海津から161号を敦賀に向かってさかのぼります。途中の国境スキー場が一つのピーク。快適なダウンヒルをこなして、敦賀に出た後、敦賀半島を横断して敦賀半島に西側に出ました。海の色が本当にきれいでした。水晶浜の第2エイドで、おにぎりとバナナと水を補給。この頃になるとボチボチ疲れも溜まってきて、食欲は余りありません。でも食べないと持たないと、無理に押し込みました。それから馬背峠をこえてもう一度敦賀半島を横断、敦賀湾にでました。そこから立石岬までを往復するのですが、ここが精神的にも肉体的にも一番辛かった。僕が往路を走っているのに、向こうから速い人が帰ってくるので、ついつい「速く、速く」と焦ってしまう。海沿いの道とはいえ、結構アップダウンもあって、心拍も上がりっぱなし。
でも海沿いの道は絶景。漁船やヨットを見ながら走り、立石岬で折り返し。まだ往路を走っている人を見ながらの復路は気楽ですね。でも「あとどのくらいですか。」と訊かれることがしばしばあって困りました。距離がわかるわけでもないし、脚によって時間も変わりますから。
敦賀市に戻って、最後のエイドステーションでサイン。あと15kmということだったので、バナナと水だけ補給。でも最後の15kmが辛かった。だらだらとした登りが延々と続くのです。この頃になると各参加者の脚の差が出てきます。午後の2時ごろで暑さもピーク。降りて押している人、道端で座り込んでいる人、蛇登りをしている人などなど。早くゴールに着きたいという気持ちを押さえて、頭にボトルの水をかけながら、ジワジワ、ジワジワ・・・。スキー場への最後の登りは、10%を越す急坂でしたが、何とか押さずにゴール。2時30分頃でした。実走約6時間、アヴェ約24kmでした。
○エピローグ
サインシートに最後のサインをして、ドリンクを貰いました。入浴券も貰っているし、フェアウエル・パーティもあるんですが、貧乏性のオヤジはついつい明日の仕事のことを考えてしまいます。風呂とビールは自宅まで我慢することにして、水で顔を洗い、車の陰で着替えを済ませて戻ることにしました。
帰り道でまだ走っている選手とすれ違いました。木の芽トンネルの中ではランプを点滅させながら走っている選手も何人か。何とか乗っている選手もヘロヘロで前を見ていられない、押して歩いている選手も真っ赤な顔、道端で座り込んでいる選手も何人も。それは1時間ほど前の僕の姿、グランフォンドでは最後の10〜20kmが本当にきつくてツライ。彼らの辛さがわかるだけに声がかけられません。
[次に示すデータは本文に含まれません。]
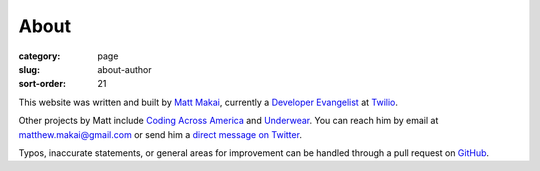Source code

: =====
About
=====

:category: page
:slug: about-author
:sort-order: 21

This website was written and built by 
`Matt Makai <http://www.mattmakai.com/>`_, currently a 
`Developer Evangelist <http://thenextweb.com/dd/2012/06/03/a-day-in-the-life-of-a-developer-evangelist/>`_
at `Twilio <https://www.twilio.com/>`_.

Other projects by Matt include 
`Coding Across America <http://www.codingacrossamerica.com/>`_ 
and
`Underwear <https://github.com/makaimc/underwear/>`_. You can reach him by 
email at matthew.makai@gmail.com or send him a 
`direct message on Twitter <https://twitter.com/mattmakai>`_. 


Typos, inaccurate statements, or general areas for improvement can be handled
through a pull request on
`GitHub <https://github.com/makaimc/fullstackpython.github.com/>`_.

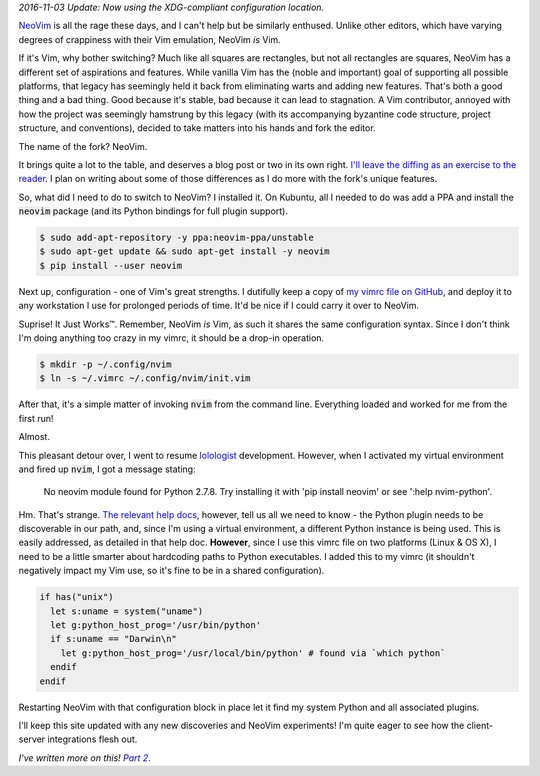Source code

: .. title: Switching to NeoVim (Part 1)
.. slug: switching-to-neovim-part-1
.. date: 2015-03-31 22:49:11 UTC-04:00
.. tags: vim, linux, osx
.. link:
.. description: In which I describe the process by which I switched from Vim to NeoVim.
.. type: text

*2016-11-03 Update: Now using the XDG-compliant configuration location.*

`NeoVim <http://neovim.org/>`_ is all the rage these days, and I can't help but be similarly enthused. Unlike other editors, which have varying degrees of crappiness with their Vim emulation, NeoVim *is* Vim.

If it's Vim, why bother switching? Much like all squares are rectangles, but not all rectangles are squares, NeoVim has a different set of aspirations and features.  While vanilla Vim has the (noble and important) goal of supporting all possible platforms, that legacy has seemingly held it back from eliminating warts and adding new features.  That's both a good thing and a bad thing. Good because it's stable, bad because it can lead to stagnation.  A Vim contributor, annoyed with how the project was seemingly hamstrung by this legacy (with its accompanying byzantine code structure, project structure, and conventions), decided to take matters into his hands and fork the editor.

The name of the fork?  NeoVim.

It brings quite a lot to the table, and deserves a blog post or two in its own right.  `I'll leave the diffing as an exercise to the reader <https://github.com/neovim/neovim/wiki/Introduction>`_.  I plan on writing about some of those differences as I do more with the fork's unique features.

So, what did I need to do to switch to NeoVim?  I installed it.  On Kubuntu, all I needed to do was add a PPA and install the :code:`neovim` package (and its Python bindings for full plugin support).

.. code:: console

  $ sudo add-apt-repository -y ppa:neovim-ppa/unstable
  $ sudo apt-get update && sudo apt-get install -y neovim
  $ pip install --user neovim

Next up, configuration - one of Vim's great strengths.  I dutifully keep a copy of `my vimrc file on GitHub <https://github.com/arusahni/dotfiles/blob/master/vimrc>`_, and deploy it to any workstation I use for prolonged periods of time.   It'd be nice if I could carry it over to NeoVim.

Suprise!  It Just |Works (TM)|.  Remember, NeoVim *is* Vim, as such it shares the same configuration syntax.  Since I don't think I'm doing anything too crazy in my vimrc, it should be a drop-in operation.

.. |Works (TM)| unicode:: Works U+2122

.. code:: console

  $ mkdir -p ~/.config/nvim
  $ ln -s ~/.vimrc ~/.config/nvim/init.vim

After that, it's a simple matter of invoking :code:`nvim` from the command line.  Everything loaded and worked for me from the first run!

Almost.

This pleasant detour over, I went to resume `lolologist <https://github.com/arusahni/lolologist>`_ development.  However, when I activated my virtual environment and fired up :code:`nvim`, I got a message stating:

  No neovim module found for Python 2.7.8. Try installing it with 'pip install neovim' or see ':help nvim-python'.

Hm.  That's strange.  `The relevant help docs <https://github.com/neovim/neovim/blob/c47e0d6210a82f3c2a88e2bc937e77f8b2a72b64/runtime/doc/nvim_python.txt>`_, however, tell us all we need to know - the Python plugin needs to be discoverable in our path, and, since I'm using a virtual environment, a different Python instance is being used.  This is easily addressed, as detailed in that help doc.  **However**, since I use this vimrc file on two platforms (Linux & OS X), I need to be a little smarter about hardcoding paths to Python executables.  I added this to my vimrc (it shouldn't negatively impact my Vim use, so it's fine to be in a shared configuration).

.. code:: vim

  if has("unix")
    let s:uname = system("uname")
    let g:python_host_prog='/usr/bin/python'
    if s:uname == "Darwin\n"
      let g:python_host_prog='/usr/local/bin/python' # found via `which python`
    endif
  endif

Restarting NeoVim with that configuration block in place let it find my system Python and all associated plugins.

I'll keep this site updated with any new discoveries and NeoVim experiments! I'm quite eager to see how the client-server integrations flesh out.

*I've written more on this!* |p2link|_.

.. _p2link: link://slug/switching-to-neovim-part-2

.. |p2link| replace:: *Part 2*
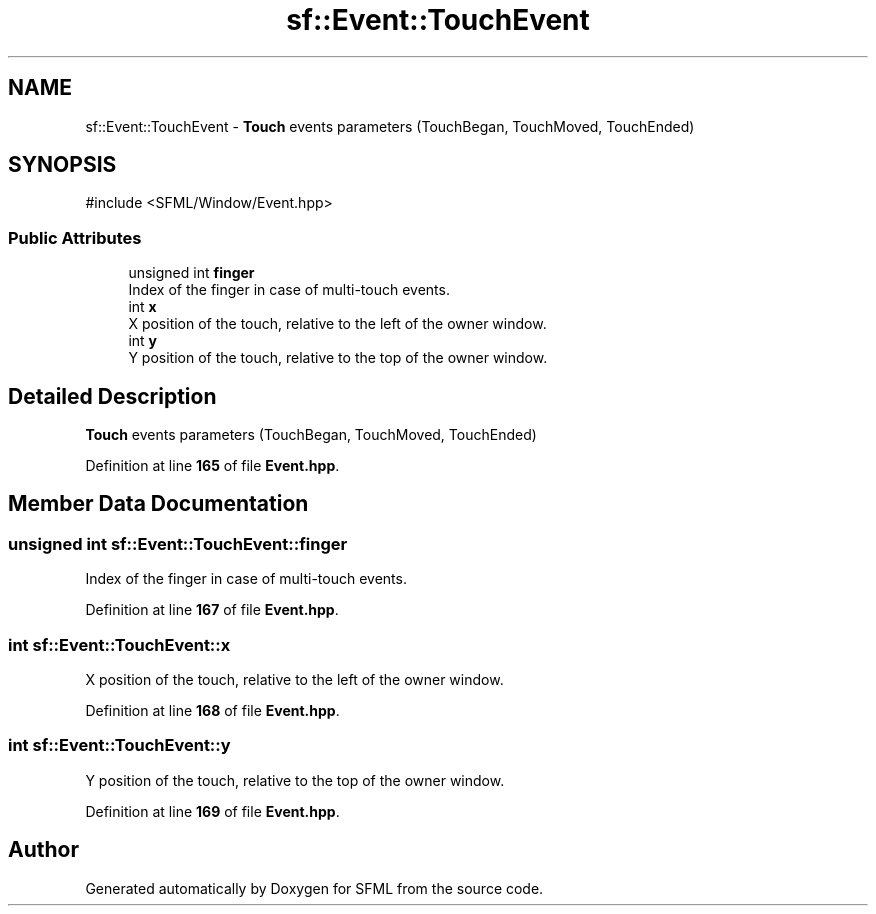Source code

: .TH "sf::Event::TouchEvent" 3 "Version .." "SFML" \" -*- nroff -*-
.ad l
.nh
.SH NAME
sf::Event::TouchEvent \- \fBTouch\fP events parameters (TouchBegan, TouchMoved, TouchEnded)  

.SH SYNOPSIS
.br
.PP
.PP
\fR#include <SFML/Window/Event\&.hpp>\fP
.SS "Public Attributes"

.in +1c
.ti -1c
.RI "unsigned int \fBfinger\fP"
.br
.RI "Index of the finger in case of multi-touch events\&. "
.ti -1c
.RI "int \fBx\fP"
.br
.RI "X position of the touch, relative to the left of the owner window\&. "
.ti -1c
.RI "int \fBy\fP"
.br
.RI "Y position of the touch, relative to the top of the owner window\&. "
.in -1c
.SH "Detailed Description"
.PP 
\fBTouch\fP events parameters (TouchBegan, TouchMoved, TouchEnded) 
.PP
Definition at line \fB165\fP of file \fBEvent\&.hpp\fP\&.
.SH "Member Data Documentation"
.PP 
.SS "unsigned int sf::Event::TouchEvent::finger"

.PP
Index of the finger in case of multi-touch events\&. 
.PP
Definition at line \fB167\fP of file \fBEvent\&.hpp\fP\&.
.SS "int sf::Event::TouchEvent::x"

.PP
X position of the touch, relative to the left of the owner window\&. 
.PP
Definition at line \fB168\fP of file \fBEvent\&.hpp\fP\&.
.SS "int sf::Event::TouchEvent::y"

.PP
Y position of the touch, relative to the top of the owner window\&. 
.PP
Definition at line \fB169\fP of file \fBEvent\&.hpp\fP\&.

.SH "Author"
.PP 
Generated automatically by Doxygen for SFML from the source code\&.
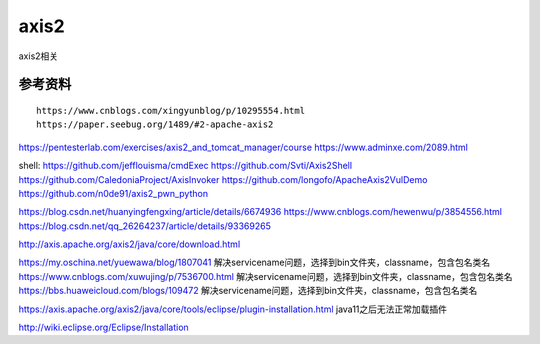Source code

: axis2
===========================

axis2相关


参考资料
-----------------

::

	https://www.cnblogs.com/xingyunblog/p/10295554.html
	https://paper.seebug.org/1489/#2-apache-axis2
https://pentesterlab.com/exercises/axis2_and_tomcat_manager/course
https://www.adminxe.com/2089.html


::

shell:
https://github.com/jefflouisma/cmdExec
https://github.com/Svti/Axis2Shell
https://github.com/CaledoniaProject/AxisInvoker
https://github.com/longofo/ApacheAxis2VulDemo
https://github.com/n0de91/axis2_pwn_python



https://blog.csdn.net/huanyingfengxing/article/details/6674936
https://www.cnblogs.com/hewenwu/p/3854556.html
https://blog.csdn.net/qq_26264237/article/details/93369265

http://axis.apache.org/axis2/java/core/download.html

https://my.oschina.net/yuewawa/blog/1807041 解决servicename问题，选择到bin文件夹，classname，包含包名类名
https://www.cnblogs.com/xuwujing/p/7536700.html 解决servicename问题，选择到bin文件夹，classname，包含包名类名
https://bbs.huaweicloud.com/blogs/109472  解决servicename问题，选择到bin文件夹，classname，包含包名类名


https://axis.apache.org/axis2/java/core/tools/eclipse/plugin-installation.html	java11之后无法正常加载插件

http://wiki.eclipse.org/Eclipse/Installation


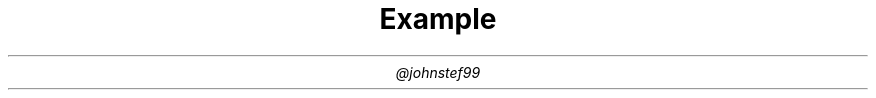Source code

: .TL
Example
.AU
@johnstef99

.PP
.PS
  copy "./circuitslib.pic"

  box "\fBArduino\fR" width 1
  p(,,,A0)
  wire(r,0.5)
  B: p()
  r(u,10K)
  ground(u)
  move to B
  wire(r)
  r(d,Flex Sensor,0.3)
  p(,,Vin)

.PE
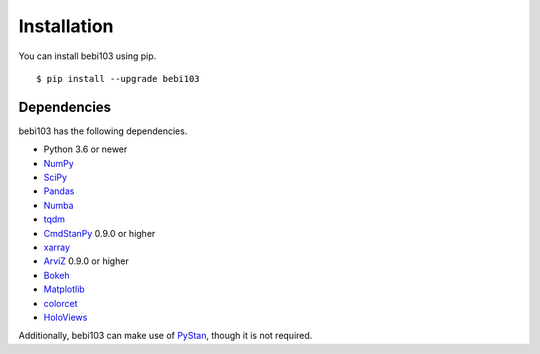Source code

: .. _installation:

Installation
============

You can install bebi103 using pip. ::

	$ pip install --upgrade bebi103


Dependencies
------------

bebi103 has the following dependencies.

- Python 3.6 or newer
- NumPy_
- SciPy_
- Pandas_
- Numba_
- tqdm_
- CmdStanPy_ 0.9.0 or higher
- xarray_
- ArviZ_ 0.9.0 or higher
- Bokeh_
- Matplotlib_
- colorcet_
- HoloViews_

Additionally, bebi103 can make use of PyStan_, though it is not required.

.. _NumPy: http://www.numpy.org/
.. _SciPy: http://www.scipy.org/
.. _Pandas: http://pandas.pydata.org/
.. _Numba: http://numba.pydata.org/
.. _tqdm: https://tqdm.github.io/
.. _CmdStanPy: https://cmdstanpy.readthedocs.io/
.. _xarray: http://xarray.pydata.org/
.. _ArviZ: https://arviz-devs.github.io/arviz/
.. _Bokeh: https://docs.bokeh.org/
.. _Matplotlib: https://matplotlib.org/
.. _colorcet: https://colorcet.holoviz.org/
.. _HoloViews: http://holoviews.org/
.. _PyStan: https://pystan.readthedocs.io/
.. _Datashader: https://datashader.org/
名神で事故渋滞に巻き込まれましたが、6時前には自宅に着きました。
パンクはしたものの、アヴェ24kmはまあ満足な結果でした。いつもの練習コースではアヴェは精々21キロくらいですから、それだけ楽なコースだったとも言えるわけです。いくつもの峠を越えましたが、にっちもさっちもいかないというほどの峠ではありませんでした。でも体にはそれなりにインパクトがあったようで、まだあっちこっちが痛いです。
さて、「なんで走るの」といわれても「よぅ判らん。」としか言いようがありません。ロクに練習もしてないんだから、練習の成果を試したいわけでもないし、自分の限界を知りたいわけでもない。完走できたという事は、自分の限界はもっと高いところにあるということですからね。もちろんあえてつらい思いをしたいわけでもありません。確かに知らない土地を走るのは楽しいけど、そうそう景色を楽しんでいる余裕もない。同じ趣味の仲間との語らいは楽しいけど、一旦スタートしてしまえば話をしている余裕はなく、精々ゴール後にちょっとおしゃべりするぐらいです。これを走ると何かが見えるとか、違った自分になれるなどと甘いことを思っているわけでもない。ただ走っている時は雑事を考えていないことだけは確か、とにかくひたすら自分の身体だけと話し合いをしているとは言えるようです。
次は7月23日のグランフォンド吉野180km。暑さと急坂に苦しめられることになるでしょうが、信仰の山、吉野で仏に逢えるか?とにかく楽しんでくるつもりです。